··· Dataset records ···
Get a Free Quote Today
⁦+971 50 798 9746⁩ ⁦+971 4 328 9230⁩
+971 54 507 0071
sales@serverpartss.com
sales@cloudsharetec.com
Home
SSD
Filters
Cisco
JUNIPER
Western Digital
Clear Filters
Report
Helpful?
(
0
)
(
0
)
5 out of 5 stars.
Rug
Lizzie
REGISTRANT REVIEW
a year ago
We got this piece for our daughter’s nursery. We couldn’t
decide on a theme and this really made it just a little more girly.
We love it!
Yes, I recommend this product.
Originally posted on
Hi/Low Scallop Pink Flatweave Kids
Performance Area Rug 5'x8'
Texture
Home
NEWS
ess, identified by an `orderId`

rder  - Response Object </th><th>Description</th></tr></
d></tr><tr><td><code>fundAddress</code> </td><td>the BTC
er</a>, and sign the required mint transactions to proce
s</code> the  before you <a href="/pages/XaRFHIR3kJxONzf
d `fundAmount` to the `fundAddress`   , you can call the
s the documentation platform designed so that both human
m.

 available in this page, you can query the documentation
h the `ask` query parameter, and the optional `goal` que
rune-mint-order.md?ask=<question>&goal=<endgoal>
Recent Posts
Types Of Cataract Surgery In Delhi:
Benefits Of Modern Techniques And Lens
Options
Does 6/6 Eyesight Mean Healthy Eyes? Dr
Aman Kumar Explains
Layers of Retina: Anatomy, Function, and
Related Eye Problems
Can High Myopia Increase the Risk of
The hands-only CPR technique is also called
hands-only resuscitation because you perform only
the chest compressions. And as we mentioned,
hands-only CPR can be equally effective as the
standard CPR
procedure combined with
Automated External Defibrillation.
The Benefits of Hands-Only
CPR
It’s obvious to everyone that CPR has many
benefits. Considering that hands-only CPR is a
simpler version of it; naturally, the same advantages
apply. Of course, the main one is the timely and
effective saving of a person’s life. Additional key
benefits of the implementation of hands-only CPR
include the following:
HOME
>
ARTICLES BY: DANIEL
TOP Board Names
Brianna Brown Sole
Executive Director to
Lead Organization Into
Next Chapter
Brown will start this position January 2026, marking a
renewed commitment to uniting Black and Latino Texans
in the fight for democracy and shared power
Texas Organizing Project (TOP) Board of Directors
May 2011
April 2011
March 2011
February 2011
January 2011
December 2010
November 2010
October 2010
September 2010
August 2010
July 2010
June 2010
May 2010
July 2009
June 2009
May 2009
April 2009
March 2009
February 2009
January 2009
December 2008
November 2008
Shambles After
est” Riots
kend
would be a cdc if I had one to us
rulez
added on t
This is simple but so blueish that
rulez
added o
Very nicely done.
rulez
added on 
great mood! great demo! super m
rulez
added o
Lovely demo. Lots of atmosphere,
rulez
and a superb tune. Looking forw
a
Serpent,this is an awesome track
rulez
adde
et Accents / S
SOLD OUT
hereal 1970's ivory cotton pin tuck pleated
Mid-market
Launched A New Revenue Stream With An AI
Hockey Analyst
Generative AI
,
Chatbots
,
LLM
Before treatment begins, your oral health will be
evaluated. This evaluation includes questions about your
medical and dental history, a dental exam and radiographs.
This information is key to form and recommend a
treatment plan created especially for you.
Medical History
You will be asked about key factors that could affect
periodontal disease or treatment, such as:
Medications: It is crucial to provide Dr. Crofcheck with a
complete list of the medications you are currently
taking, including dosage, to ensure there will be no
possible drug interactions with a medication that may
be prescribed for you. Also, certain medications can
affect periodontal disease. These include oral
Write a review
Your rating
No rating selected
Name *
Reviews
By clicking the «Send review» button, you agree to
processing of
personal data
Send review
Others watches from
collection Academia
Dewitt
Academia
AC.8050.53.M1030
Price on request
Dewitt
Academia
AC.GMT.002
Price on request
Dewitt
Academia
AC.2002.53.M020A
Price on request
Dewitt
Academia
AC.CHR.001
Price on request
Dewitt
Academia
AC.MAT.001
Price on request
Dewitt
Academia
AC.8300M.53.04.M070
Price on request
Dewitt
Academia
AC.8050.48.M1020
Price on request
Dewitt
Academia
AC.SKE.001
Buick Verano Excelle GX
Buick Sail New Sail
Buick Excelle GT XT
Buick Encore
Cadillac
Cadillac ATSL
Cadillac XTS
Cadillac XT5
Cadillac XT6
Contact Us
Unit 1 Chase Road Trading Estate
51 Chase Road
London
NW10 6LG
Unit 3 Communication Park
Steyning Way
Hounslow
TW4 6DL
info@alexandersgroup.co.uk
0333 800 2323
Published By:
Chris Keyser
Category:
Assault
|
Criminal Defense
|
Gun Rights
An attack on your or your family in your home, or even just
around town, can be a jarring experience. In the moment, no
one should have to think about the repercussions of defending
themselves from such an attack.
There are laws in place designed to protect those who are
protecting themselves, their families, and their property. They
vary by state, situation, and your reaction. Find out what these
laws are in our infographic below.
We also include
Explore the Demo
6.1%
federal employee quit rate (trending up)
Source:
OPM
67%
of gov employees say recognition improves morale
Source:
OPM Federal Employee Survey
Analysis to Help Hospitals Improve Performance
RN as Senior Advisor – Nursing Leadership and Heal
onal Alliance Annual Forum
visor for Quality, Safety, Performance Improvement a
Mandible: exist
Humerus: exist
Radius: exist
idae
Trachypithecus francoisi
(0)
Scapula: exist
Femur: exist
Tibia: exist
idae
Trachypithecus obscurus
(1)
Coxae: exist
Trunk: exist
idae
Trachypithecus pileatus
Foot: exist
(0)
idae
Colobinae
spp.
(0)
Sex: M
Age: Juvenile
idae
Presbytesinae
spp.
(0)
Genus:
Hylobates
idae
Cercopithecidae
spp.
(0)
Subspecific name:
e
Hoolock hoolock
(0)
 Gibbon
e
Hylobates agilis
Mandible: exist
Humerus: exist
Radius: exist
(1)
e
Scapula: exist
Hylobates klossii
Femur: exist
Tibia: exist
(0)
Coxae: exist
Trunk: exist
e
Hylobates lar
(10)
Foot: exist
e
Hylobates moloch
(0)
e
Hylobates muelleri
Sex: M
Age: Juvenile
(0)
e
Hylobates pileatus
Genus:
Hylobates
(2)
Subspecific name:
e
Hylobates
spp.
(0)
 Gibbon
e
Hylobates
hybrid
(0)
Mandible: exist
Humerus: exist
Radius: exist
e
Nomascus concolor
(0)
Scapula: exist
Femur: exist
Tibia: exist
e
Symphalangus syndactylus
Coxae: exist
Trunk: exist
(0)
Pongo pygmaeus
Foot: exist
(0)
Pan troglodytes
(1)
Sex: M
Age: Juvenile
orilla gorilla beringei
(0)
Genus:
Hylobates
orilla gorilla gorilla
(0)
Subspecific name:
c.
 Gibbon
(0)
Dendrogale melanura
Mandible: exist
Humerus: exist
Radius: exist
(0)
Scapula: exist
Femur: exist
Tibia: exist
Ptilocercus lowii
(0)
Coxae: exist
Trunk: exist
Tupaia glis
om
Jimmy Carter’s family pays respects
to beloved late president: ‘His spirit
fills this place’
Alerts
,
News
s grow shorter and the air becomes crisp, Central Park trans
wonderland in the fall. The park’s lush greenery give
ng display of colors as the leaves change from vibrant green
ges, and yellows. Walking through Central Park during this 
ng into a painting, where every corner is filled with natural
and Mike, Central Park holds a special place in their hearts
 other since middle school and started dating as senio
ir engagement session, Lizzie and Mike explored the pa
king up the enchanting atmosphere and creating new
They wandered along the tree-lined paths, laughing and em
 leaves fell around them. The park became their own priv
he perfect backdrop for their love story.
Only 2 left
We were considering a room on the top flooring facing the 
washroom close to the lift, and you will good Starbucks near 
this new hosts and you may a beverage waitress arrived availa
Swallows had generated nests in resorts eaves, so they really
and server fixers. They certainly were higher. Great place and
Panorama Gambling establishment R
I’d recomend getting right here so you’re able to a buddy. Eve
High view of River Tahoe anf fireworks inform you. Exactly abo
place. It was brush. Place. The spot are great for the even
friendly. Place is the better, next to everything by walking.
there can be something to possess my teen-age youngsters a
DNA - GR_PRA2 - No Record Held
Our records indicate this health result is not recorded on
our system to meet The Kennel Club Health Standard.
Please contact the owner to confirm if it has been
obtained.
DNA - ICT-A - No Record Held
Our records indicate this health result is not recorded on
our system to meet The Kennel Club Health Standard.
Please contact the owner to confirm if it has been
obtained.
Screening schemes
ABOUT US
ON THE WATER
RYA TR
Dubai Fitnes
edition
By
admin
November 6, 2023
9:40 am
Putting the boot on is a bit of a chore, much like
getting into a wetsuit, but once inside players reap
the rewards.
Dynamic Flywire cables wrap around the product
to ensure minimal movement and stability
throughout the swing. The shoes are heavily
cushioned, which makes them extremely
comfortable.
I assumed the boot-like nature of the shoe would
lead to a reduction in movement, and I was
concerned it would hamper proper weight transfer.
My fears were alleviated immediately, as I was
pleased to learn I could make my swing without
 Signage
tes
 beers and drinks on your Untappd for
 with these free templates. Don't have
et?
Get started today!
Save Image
···
### Activity
Which lines of the entries above contain the string "around"? Copy each one.

### Exercise output
around town, can be a jarring experience. In the moment, no
 leaves fell around them. The park became their own priv
Dynamic Flywire cables wrap around the product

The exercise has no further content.